BORDER NIGHTMARE: Grieving son faces missing mum’s funeral
QUEENSLAND's militant border stance has ensnared a NSW man grieving the shock death of his mother, with his wife revealing he's all but given up hope that health authorities will allow him to attend her funeral.
Darren Budini's mother Cheryl died at Thornlands on Sunday, and after filling out paperwork for a permit to enter Queensland on compassionate grounds the day after, Mr Budini and wife Nicole Marchment bundled their two children into the car and left their Port Macquarie home.
But after a seven-hour journey, in which the family had to stop every two hours because Mr Budini has a disorder that results in life-threatening blood clots, they were refused entry at the border on Monday night.
"We were told by police we had the incorrect permit and to go to the next checkpoint and they would inform us what to do," Ms Marchment said. "But when we got there officers couldn't really tell us exactly what to do next. One gave us the wrong phone number for Queensland Health.
"It's just lunacy. Why aren't those on the frontline receiving people, who are often travelling under high-stress and emotional situations, able to give us clear direction on what to do next?
"We're good people, my husband is a carer in the aged and disability sector, we would never knowingly put anyone else in harm."
With two inconsolable toddlers in the car, one with autism, the couple pulled over a few metres down the road and filled out another form for an exemption on compassionate grounds and sent it to Queensland Health (QH). The family still hasn't received an official response in regards to this request.
Speaking to the Bulletin from a Tweed Heads camping ground, Ms Marchment said "in a terrifying twist" she had to rush her husband to hospital late Monday night because he developed a blood clot. But staff were unable to perform an ultrasound at that time to identify the severity of the clot and he had to return Tuesday afternoon.
"He has been administered a clot injection on top of his daily medication and needs to return. But his father died from blood clots and now his life is put at risk from just trying to get to his mother's funeral. How can this be OK?" she said.
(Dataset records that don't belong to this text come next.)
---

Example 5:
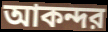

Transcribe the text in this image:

আকন্দরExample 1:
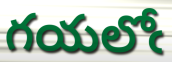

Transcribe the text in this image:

గయలోఁ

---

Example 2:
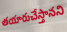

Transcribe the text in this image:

తయారుచేస్తానని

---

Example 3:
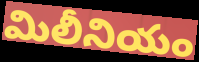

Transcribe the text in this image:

మిలీనియం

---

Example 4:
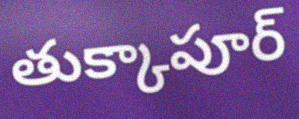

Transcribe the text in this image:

తుక్కాపూర్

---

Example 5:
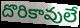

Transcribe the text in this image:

దొరికావులే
"The system is broken in Australia. Where's the humanity?
"All I want is for my husband to be able to join his sister to grieve their mother, they only have each other now.
"We had a pass on what we thought was compassionate grounds. It was issued by a system that is obviously confusing, outdated and offering up conflicting information. Protocols are as clear as mud, especially when you're in crisis mode."
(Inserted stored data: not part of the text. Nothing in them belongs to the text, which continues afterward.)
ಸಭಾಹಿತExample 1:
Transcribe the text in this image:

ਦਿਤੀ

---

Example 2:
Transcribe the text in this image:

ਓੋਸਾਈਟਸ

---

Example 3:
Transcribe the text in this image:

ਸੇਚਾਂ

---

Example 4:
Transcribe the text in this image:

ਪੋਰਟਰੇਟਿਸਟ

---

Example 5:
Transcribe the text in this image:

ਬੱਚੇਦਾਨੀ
Ms Marchment said she was only contacted by QH after she wrote a post on social media about her plight, but that the person didn't "sound very positive" that they would be allowed to enter Queensland because they weren't within the travel bubble.
"It's hard because they need a date for the funeral and we haven't got one because the coroner has not released her body yet," she said.
The young mother, who said there hadn't been a case of COVID in NSW's Mid-North Coast for nearly 200 days, was also criticised on social media for not understanding the system, some accusing her of not doing her due diligence.
"Do you think I packed my autistic child in the car for a seven-hour trip, my husband with a blood disorder and deliberately gallivanted across the country to be turned around at the border and miss his mother's funeral?" she said.
"I thought I had done the right thing, at no stage did we try to enter the border illegally.
"Where's the clear protocol for people coming from outside Queensland and who are totally unfamiliar with current changes? We relied on the government website for information and it failed us."
Queensland Health and the Queensland Police have been contacted for comment.